Glaube deinem Modell genug, um danach zu handeln, aber nicht so fest, dass Belege es nicht aktualisieren können.

Why it works

Psychologische Investition in ein Modell ("Ich bin jemand, der X glaubt") aktiviert Identitätsschutz, wenn das Modell infrage gestellt wird — nicht nur epistemischen Widerstand, sondern Ego-Verteidigung. Modelle als vorläufige Werkzeuge statt als Identitätsaussagen zu rahmen, senkt die Kosten der Aktualisierung und lässt Revision wie intellektuellen Fortschritt statt wie Niederlage wirken.

How to do it

  1. Verwende Sprache, die Vorläufigkeit signalisiert: "Mein aktuelles Modell sagt…" oder "Ich denke X, bin mir aber nicht sicher."
  2. Unterscheide Überzeugungen nach Vertrauensgrad und revidiere zuerst die mit geringerem Vertrauen, wenn Belege eintreffen.
  3. Feiere erfolgreiche Aktualisierungen — "Ich habe meine Landkarte aktualisiert" — statt sie als Niederlagen zu behandeln.
  4. Trenne deinen Selbstwert von der Genauigkeit deines Modells, damit Aktualisierungen sich nicht wie Angriffe anfühlen.

Evidenz

Forschung zu Überzeugungsbeharrlichkeit und identitätsschützender Kognition zeigt, dass Menschen bedrohliche Informationen weniger sorgfältig verarbeiten und eher dagegen argumentieren als sie zu bewerten. Überzeugungen als vorläufig zu rahmen, kann diese Reaktion verringern. (observational)

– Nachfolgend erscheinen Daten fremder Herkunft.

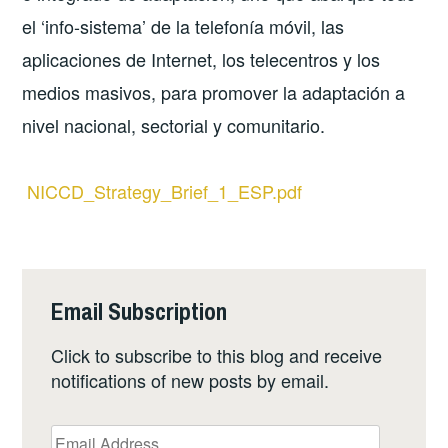
el ‘info-sistema’ de la telefonía móvil, las
aplicaciones de Internet, los telecentros y los
medios masivos, para promover la adaptación a
nivel nacional, sectorial y comunitario.
NICCD_Strategy_Brief_1_ESP.pdf
Email Subscription
Click to subscribe to this blog and receive
notifications of new posts by email.
Email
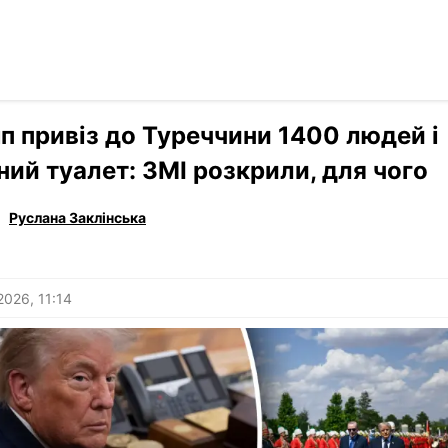
Читати р
›
Світ
п привіз до Туреччини 1400 людей і
ний туалет: ЗМІ розкрили, для чого
Руслана Заклінська
2026, 11:14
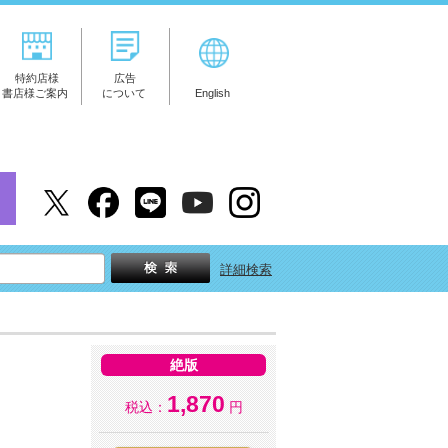
特約店様
広告
書店様ご案内
について
English
詳細検索
絶版
1,870
税込：
円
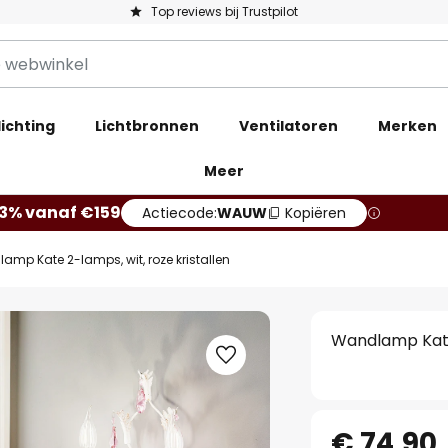
Top reviews bij Trustpilot
ichting
Lichtbronnen
Ventilatoren
Merken
Meer
13% vanaf €159
Actiecode:
WAUW
Kopiëren
amp Kate 2-lamps, wit, roze kristallen
Wandlamp Kate 
€ 74,90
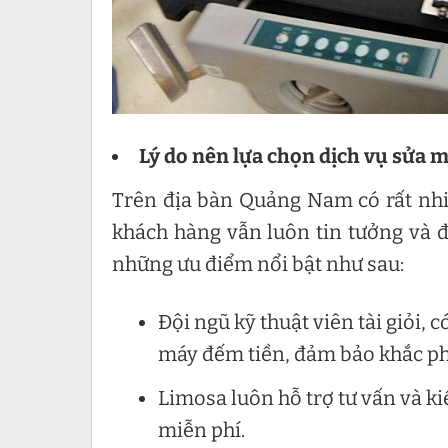
Lý do nên lựa chọn dịch vụ sửa 
Trên địa bàn Quảng Nam có rất nhi
khách hàng vẫn luôn tin tưởng và đ
những ưu điểm nổi bật như sau:
Đội ngũ kỹ thuật viên tài giỏi,
máy đếm tiền, đảm bảo khắc phụ
Limosa luôn hỗ trợ tư vấn và k
miễn phí.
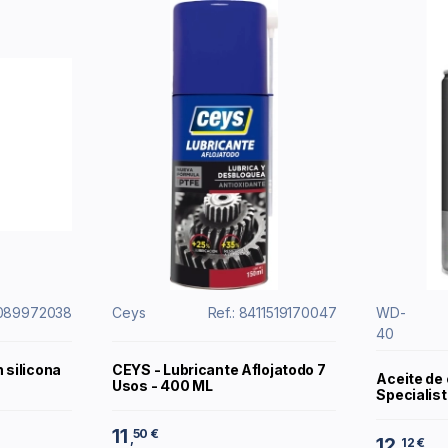
0089972038
Ceys
Ref.: 8411519170047
WD-
40
 silicona
CEYS - Lubricante Aflojatodo 7
Aceite de
Usos - 400 ML
Specialist
11
50 €
,
12
12 €
,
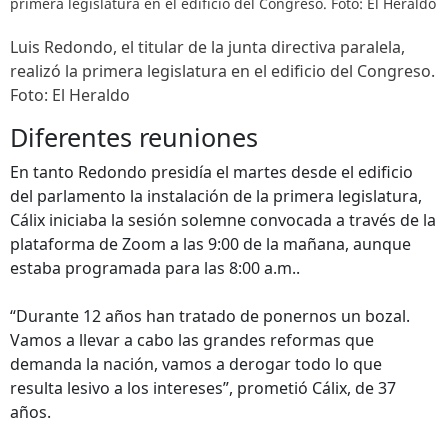
primera legislatura en el edificio del Congreso. Foto: El Heraldo
Luis Redondo, el titular de la junta directiva paralela,
realizó la primera legislatura en el edificio del Congreso.
Foto: El Heraldo
Diferentes reuniones
En tanto Redondo presidía el martes desde el edificio
del parlamento la instalación de la primera legislatura,
Cálix iniciaba la sesión solemne convocada a través de la
plataforma de Zoom a las 9:00 de la mañana, aunque
estaba programada para las 8:00 a.m..
“Durante 12 años han tratado de ponernos un bozal.
Vamos a llevar a cabo las grandes reformas que
demanda la nación, vamos a derogar todo lo que
resulta lesivo a los intereses”, prometió Cálix, de 37
años.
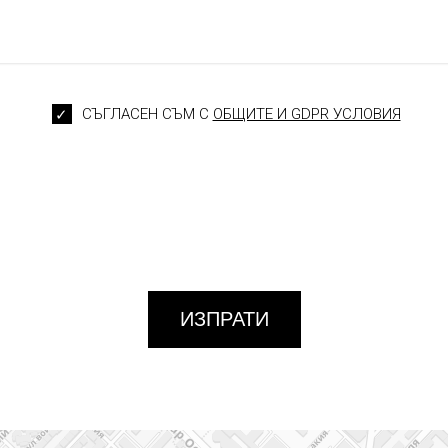
СЪГЛАСЕН СЪМ С
ОБЩИТЕ И GDPR УСЛОВИЯ
ИЗПРАТИ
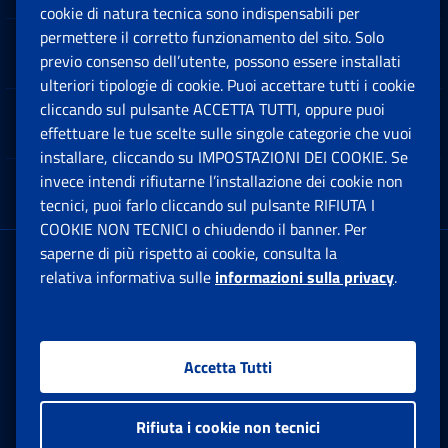
cookie di natura tecnica sono indispensabili per
permettere il corretto funzionamento del sito. Solo
Software
previo consenso dell’utente, possono essere installati
Ap
ulteriori tipologie di cookie. Puoi accettare tutti i cookie
cliccando sul pulsante ACCETTA TUTTI, oppure puoi
Note Legali
effettuare le tue scelte sulle singole categorie che vuoi
Ap
installare, cliccando su IMPOSTAZIONI DEI COOKIE. Se
invece intendi rifiutarne l’installazione dei cookie non
App mobile
Ap
tecnici, puoi farlo cliccando sul pulsante RIFIUTA I
COOKIE NON TECNICI o chiudendo il banner. Per
saperne di più rispetto ai cookie, consulta la
Sede Legale
: Via Ciro il Grande, 21
relativa informativa sulle
informazioni sulla privacy
.
00144 Roma
P.IVA 02121151001
Accetta Tutti
Facebook: Apre una nuova finestra
Twitter: Apre una nuova finestra
Whatsapp: Apre una nuova fi
Youtube: Apre una nuo
Instagram: Apre
Linkedin:
Rs
Rifiuta i cookie non tecnici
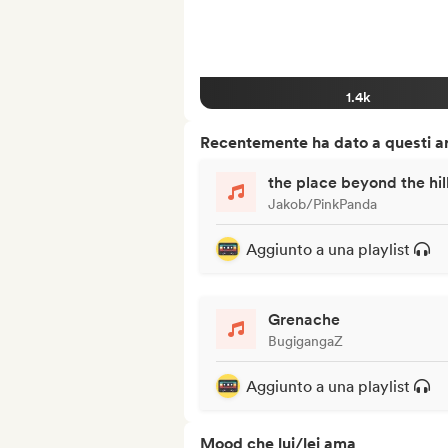
1.4k
Recentemente ha dato a questi art
the place beyond the hil
Jakob/PinkPanda
Aggiunto a una playlist
Grenache
BugigangaZ
Aggiunto a una playlist
Mood che lui/lei ama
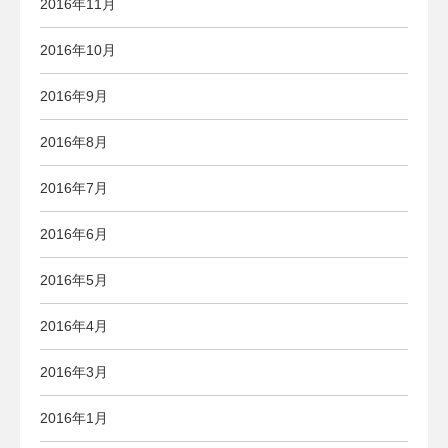
2016年11月
2016年10月
2016年9月
2016年8月
2016年7月
2016年6月
2016年5月
2016年4月
2016年3月
2016年1月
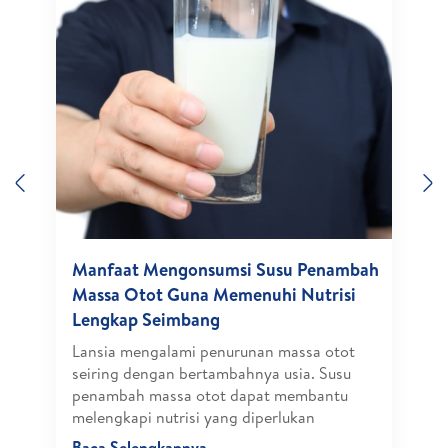
Previous
N
Manfaat Mengonsumsi Susu Penambah
Massa Otot Guna Memenuhi Nutrisi
Lengkap Seimbang
Lansia mengalami penurunan massa otot
seiring dengan bertambahnya usia. Susu
penambah massa otot dapat membantu
melengkapi nutrisi yang diperlukan
Baca Selengkapnya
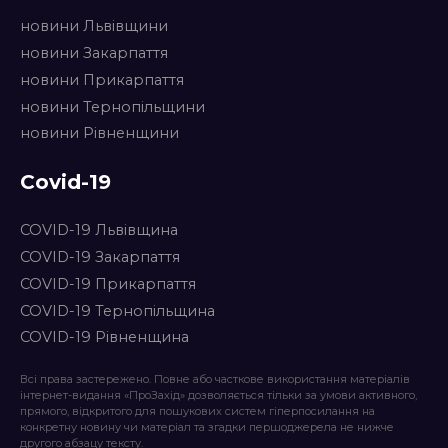
новини Львівщини
новини Закарпаття
новини Прикарпаття
новини Тернопільщини
новини Рівненщини
Covid-19
COVID-19 Львівщина
COVID-19 Закарпаття
COVID-19 Прикарпаття
COVID-19 Тернопільщина
COVID-19 Рівненщина
Всі права застережено. Повне або часткове використання матеріалів
інтернет-видання «ПроЗахід» дозволяється тільки за умови активного,
прямого, відкритого для пошукових систем гіперпосилання на
конкретну новину чи матеріал та згадки першоджерела не нижче
другого абзацу тексту.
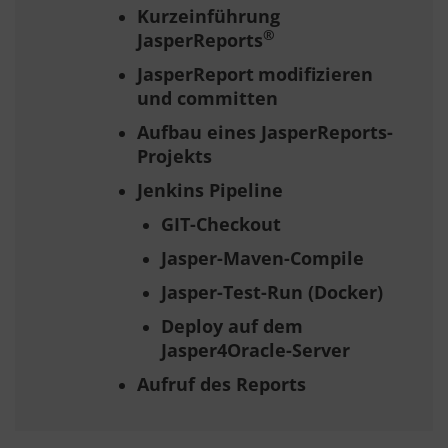
Kurzeinführung
®
JasperReports
JasperReport
modifizieren
und committen
Aufbau eines
JasperReports
-
Projekts
Jenkins Pipeline
GIT-Checkout
Jasper-Maven-Compile
Jasper-Test-Run (Docker)
Deploy auf dem
Jasper4Oracle-Server
Aufruf des Reports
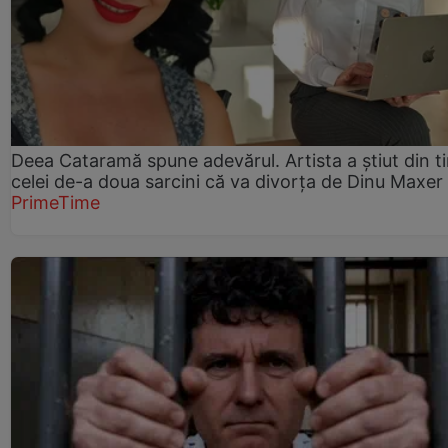
Deea Cataramă spune adevărul. Artista a știut din t
celei de-a doua sarcini că va divorța de Dinu Maxer
PrimeTime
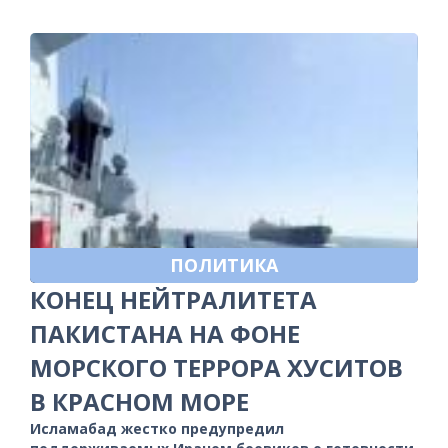
ПОЛИТИКА
КОНЕЦ НЕЙТРАЛИТЕТА
ПАКИСТАНА НА ФОНЕ
МОРСКОГО ТЕРРОРА ХУСИТОВ
В КРАСНОМ МОРЕ
Исламабад жестко предупредил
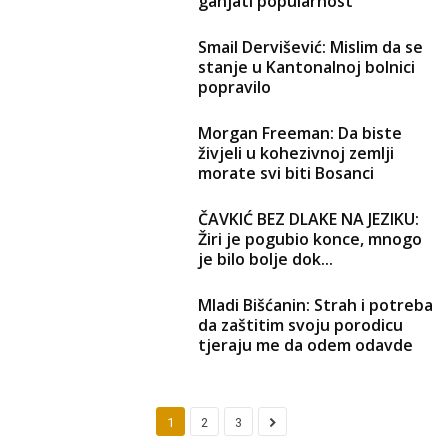
ganjati popularnost
Smail Dervišević: Mislim da se
stanje u Kantonalnoj bolnici
popravilo
Morgan Freeman: Da biste
živjeli u kohezivnoj zemlji
morate svi biti Bosanci
ČAVKIĆ BEZ DLAKE NA JEZIKU:
Žiri je pogubio konce, mnogo
je bilo bolje dok...
Mladi Bišćanin: Strah i potreba
da zaštitim svoju porodicu
tjeraju me da odem odavde
1
2
3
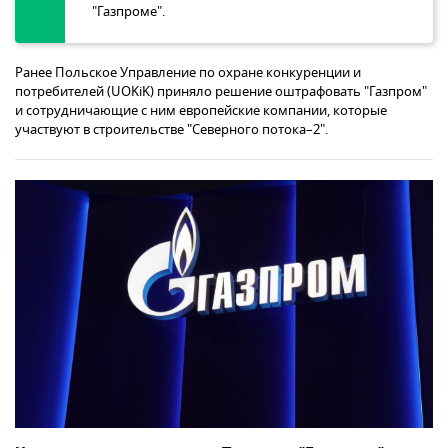
"Газпроме".
Ранее Польское Управление по охране конкуренции и
потребителей (UOKiK) приняло решение оштрафовать "Газпром"
и сотрудничающие с ним европейские компании, которые
участвуют в строительстве "Северного потока–2".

Menschen zu sagen, sie sollen Überzeugungen locker halten, ist einfacher als es zu tun; der Identitätsschutzmechanismus arbeitet teils unterhalb der Wahrnehmung und lässt sich durch bloße Instruktion nicht leicht abschalten.

Quellen

  • Kahan et al. (2011), identity-protective cognition in science communication, Journal of Risk Research

Häufiger Fehler

Zu behaupten, das Modell locker zu halten, während jede Implikation davon verteidigt wird — vorläufige Sprache ohne vorläufiges Verhalten.